Dios nada rechaza a la oración que sube a él en espíritu y verdad, ya que él mismo la ha pedido. ¡Leemos, escuchamos y creemos en tantos testimonios de su eficacia! Ya la antigua oración libraba del fuego, de la bestia del hambre, aunque aún no había recibido su forma de Cristo. ¡Cuánto debe ser mayor la eficacidad de la oración cristiana! Quizás no envía un ángel para apagar el fuego, no cierra las fauces del león, no lleva alimento a los que tienen hambre, no suprime las pasiones por un don de la gracia. Pero enseña la paciencia a los que prueban un dolor y les da la fe que hace comprender, a los que sufren con paciencia por el nombre de Dios, lo que el Señor les reserva (…)

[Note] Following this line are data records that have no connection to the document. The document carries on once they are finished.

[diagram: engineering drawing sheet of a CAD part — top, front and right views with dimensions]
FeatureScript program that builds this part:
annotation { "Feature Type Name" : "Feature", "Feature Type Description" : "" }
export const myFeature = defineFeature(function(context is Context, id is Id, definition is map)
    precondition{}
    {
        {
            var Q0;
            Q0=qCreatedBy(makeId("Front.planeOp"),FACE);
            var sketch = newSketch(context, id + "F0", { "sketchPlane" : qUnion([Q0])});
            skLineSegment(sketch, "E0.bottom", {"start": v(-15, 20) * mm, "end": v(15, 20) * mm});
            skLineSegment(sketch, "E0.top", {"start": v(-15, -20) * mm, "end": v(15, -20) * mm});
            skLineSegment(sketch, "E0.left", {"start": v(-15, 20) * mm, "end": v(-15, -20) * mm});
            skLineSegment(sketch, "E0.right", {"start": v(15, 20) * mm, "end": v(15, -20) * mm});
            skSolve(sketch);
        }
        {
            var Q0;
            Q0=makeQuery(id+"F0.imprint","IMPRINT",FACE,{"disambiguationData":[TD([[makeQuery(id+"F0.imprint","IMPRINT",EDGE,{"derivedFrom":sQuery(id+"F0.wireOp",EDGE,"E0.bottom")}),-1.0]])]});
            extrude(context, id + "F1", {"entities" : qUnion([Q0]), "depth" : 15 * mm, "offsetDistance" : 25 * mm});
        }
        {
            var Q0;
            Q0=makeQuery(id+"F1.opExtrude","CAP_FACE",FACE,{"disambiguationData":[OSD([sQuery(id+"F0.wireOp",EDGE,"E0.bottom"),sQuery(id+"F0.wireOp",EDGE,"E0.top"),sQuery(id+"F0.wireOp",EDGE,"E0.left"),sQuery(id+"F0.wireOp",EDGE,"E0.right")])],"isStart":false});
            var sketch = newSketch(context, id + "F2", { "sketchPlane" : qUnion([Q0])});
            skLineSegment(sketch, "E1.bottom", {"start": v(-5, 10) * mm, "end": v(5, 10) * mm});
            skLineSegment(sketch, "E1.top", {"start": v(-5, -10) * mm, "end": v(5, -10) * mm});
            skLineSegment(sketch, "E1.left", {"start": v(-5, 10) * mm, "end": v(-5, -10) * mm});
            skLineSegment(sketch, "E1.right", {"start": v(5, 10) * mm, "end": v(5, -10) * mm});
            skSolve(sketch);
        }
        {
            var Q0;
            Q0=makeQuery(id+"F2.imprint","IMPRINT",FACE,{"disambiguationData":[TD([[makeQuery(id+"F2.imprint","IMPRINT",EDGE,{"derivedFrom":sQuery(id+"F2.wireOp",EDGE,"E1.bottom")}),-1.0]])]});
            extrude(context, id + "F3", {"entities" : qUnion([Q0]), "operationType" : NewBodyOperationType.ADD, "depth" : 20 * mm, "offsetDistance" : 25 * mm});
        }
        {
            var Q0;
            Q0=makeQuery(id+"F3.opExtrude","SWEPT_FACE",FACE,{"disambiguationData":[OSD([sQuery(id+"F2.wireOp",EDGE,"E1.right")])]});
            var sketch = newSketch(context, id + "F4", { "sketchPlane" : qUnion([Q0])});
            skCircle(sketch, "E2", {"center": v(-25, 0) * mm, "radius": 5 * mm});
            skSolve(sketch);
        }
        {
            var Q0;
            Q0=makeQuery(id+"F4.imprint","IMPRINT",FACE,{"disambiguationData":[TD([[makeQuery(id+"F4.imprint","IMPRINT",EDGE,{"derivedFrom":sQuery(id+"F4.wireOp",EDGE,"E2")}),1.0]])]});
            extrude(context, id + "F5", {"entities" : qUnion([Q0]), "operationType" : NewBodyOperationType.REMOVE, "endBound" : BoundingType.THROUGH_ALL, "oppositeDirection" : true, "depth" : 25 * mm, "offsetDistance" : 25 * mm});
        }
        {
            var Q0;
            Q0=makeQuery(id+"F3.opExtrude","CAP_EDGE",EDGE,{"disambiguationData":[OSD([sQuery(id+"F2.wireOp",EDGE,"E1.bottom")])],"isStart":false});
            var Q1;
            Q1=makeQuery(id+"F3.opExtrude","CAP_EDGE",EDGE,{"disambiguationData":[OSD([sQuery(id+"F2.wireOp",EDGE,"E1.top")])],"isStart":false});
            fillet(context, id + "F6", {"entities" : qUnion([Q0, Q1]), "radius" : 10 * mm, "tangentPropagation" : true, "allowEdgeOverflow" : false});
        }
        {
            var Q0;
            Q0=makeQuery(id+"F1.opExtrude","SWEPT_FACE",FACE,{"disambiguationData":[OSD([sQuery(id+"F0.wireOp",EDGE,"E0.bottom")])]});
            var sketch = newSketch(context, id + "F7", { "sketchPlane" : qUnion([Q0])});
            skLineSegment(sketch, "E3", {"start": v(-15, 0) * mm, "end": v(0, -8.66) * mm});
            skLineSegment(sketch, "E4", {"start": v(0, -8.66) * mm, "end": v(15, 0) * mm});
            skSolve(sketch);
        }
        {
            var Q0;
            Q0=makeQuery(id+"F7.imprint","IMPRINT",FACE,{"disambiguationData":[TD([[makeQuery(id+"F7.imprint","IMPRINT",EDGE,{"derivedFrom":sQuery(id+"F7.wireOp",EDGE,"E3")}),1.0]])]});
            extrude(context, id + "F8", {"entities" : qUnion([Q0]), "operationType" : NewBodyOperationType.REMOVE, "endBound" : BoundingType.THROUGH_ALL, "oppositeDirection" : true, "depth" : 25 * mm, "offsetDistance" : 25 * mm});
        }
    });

Toda criatura de algún modo pide. Los animales domésticos y las bestias salvajes piden y doblan las rodillas. Saliendo de sus establos o de sus cuevas hacen vibrar el aire con sus gritos. Mismo los pájaros que vuelan en el cielo extienden sus alas como una cruz y cantan como si fuera una oración.
¿Qué más decir en homenaje a la oración ? El Señor ha rezado, a él honor y poder por los siglos de los siglos.